In my always-growing tree of musical influences and heroes, Arthel “Doc” Watson was/is a part of the main body, the trunk...the heart, even. He springs from the roots, of course -- from nearly every strain of early American Southern rural music there was -- but he also branches off and informs so much music that followed. Doc’s passing this week wasn’t a terrible surprise -- he was 89, and in failing health -- but it was a shock nonetheless. I had never before paused to consider the world without Doc Watson.
I’m sure I’m not alone. It’s not that I ever took him for granted. It’s just that he was such a force of nature, an inherent, vital piece of the fabric of American music. I didn’t pause to consider the world without him in the same way that I don’t pause to consider the world without the sky, without fire, without the color green.
Like so many people who were touched by Doc’s gifts, it was more than the sum of his virtuosic guitar picking and his plainspoken, unaffected singing that got me. Listening to the recordings he made over the last five decades, or hearing him live (which I was lucky enough to have had the good fortune to have done a number of times), it is/was impossible not to hear more than simply music. Embedded in those performances, part and parcel of their enduring, universal appeal, a person can hear kindness. A listener, without exerting any effort whatsoever, can hear warmth, humanity, humor, grace.
There’s a generosity of spirit in Doc Watson’s music. Even in his darkest ballads, he speaks in an emotional language that says “I’m just like you. You’re not alone in those things you think, in those feelings you feel. I understand. I think and feel those things too. Maybe together we can help each other make some sense of it all.”
Doc Watson’s open mind also greatly influenced me. “I can’t be put in a box,” he told his biographer Fred Metting in 2006, and that was true. Although he incorporated elements of hillbilly music, gospel, country, bluegrass, swing, blues, ragtime, parlor songs, old-time, rockabilly and folk into his unique voice, he was none of these things and he was all of them. You couldn’t categorize the music he made. He made Doc Watson music.

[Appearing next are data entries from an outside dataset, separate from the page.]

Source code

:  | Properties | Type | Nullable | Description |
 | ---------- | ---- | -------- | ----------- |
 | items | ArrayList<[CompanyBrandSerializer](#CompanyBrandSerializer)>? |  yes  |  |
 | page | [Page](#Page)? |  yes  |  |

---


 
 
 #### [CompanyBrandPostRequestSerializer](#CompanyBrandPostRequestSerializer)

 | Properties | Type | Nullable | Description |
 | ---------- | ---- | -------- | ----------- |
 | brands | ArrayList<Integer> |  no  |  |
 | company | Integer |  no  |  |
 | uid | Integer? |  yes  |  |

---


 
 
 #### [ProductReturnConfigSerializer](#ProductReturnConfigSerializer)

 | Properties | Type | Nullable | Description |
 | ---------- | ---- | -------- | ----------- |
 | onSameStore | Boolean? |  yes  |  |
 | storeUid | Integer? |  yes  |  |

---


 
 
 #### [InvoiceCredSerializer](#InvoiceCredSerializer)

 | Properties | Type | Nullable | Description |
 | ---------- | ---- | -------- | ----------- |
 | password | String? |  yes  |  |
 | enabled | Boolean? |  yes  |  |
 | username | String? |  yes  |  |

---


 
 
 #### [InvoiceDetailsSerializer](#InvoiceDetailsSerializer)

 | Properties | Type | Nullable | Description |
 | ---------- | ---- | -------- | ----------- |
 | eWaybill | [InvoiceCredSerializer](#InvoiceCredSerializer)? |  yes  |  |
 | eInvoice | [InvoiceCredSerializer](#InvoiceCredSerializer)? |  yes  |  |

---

Once upon a time I had my own radio show on WVKR, and sometimes I would juxtapose Doc’s renditions of old songs with those recorded by people in other “genres” to help demonstrate the idea that if you go far back enough in American recorded music, all roads lead to one, mythical place where categories and genres burn off and vanish. I might have chosen to spin a song like W.C. Handy’s “Hesitation Blues,” and then play the same song interpreted by Doc, then Louis Armstrong, then Rev. Gary Davis.
Later, when I moved to New Orleans to begin what would become my musical career (it wasn’t one then; I was singing for my supper), I brought along a handful of tapes CDs with me. These were the days before portable MP3 players and i-Tunes...whatever music you had, you either made yourself or possessed in some sort of physical form -- in my case it was cassette tapes and CDs. Doc Watson’s Memories was part of that handful of music, and -- listening to it again now, after a long absence -- I’ll be damned if the band I formed down there didn’t perform half of the songs on that record, including the Delmore Brothers' "Blues Stay Away From Me," Jimmie Rodgers' "Miss The Mississippi and You" and the old traditonal “Columbus Stockade." Doc had great taste as a curator of songs. He both honored and kept alive his own heroes, and led us to them.
For someone whose music touched untold listeners and influenced generations of musicians, Doc Watson was never a household name. He continued to perform year after year well into his 80s, at country fairs and outdoor festivals and listening rooms, always carrying himself with the greatest of dignity and muted flair. There must have been times when Doc Watson felt bitter or resentful about the fact that his records didn't sell in the millions, or that we wasn't the retro-flavor of the month with the hipster crowd, but he never showed it. Fads came and went, superstars were made and burned out, icons caused seismic shifts in the musical landscape. Doc Watson showed up, sat down on a stool or a chair, and played and sang songs that he loved in an honest, pure and humble way. For five decades. He was a model for growing old gracefully as a traveling musician. Though he would ever as much as admit to it, he was a national treasure. Our music -- a part of who we are as a people -- was in the songs and stories he chose, in his flying fingers, in his steady, firm, loving voice.
I wish Doc Watson could have lived forever. I wish my unborn kids could have heard him play. And their kids. And their kids’ kids. It’s hard to imagine my musical experience, my understanding of what music’s function can be, without the profound contributions of Doc Watson.
There wasn’t anyone like him, before or since, and I doubt that there ever will be again. I’m grateful to have lived during his lifetime. Thanks Doc. Rest in peace.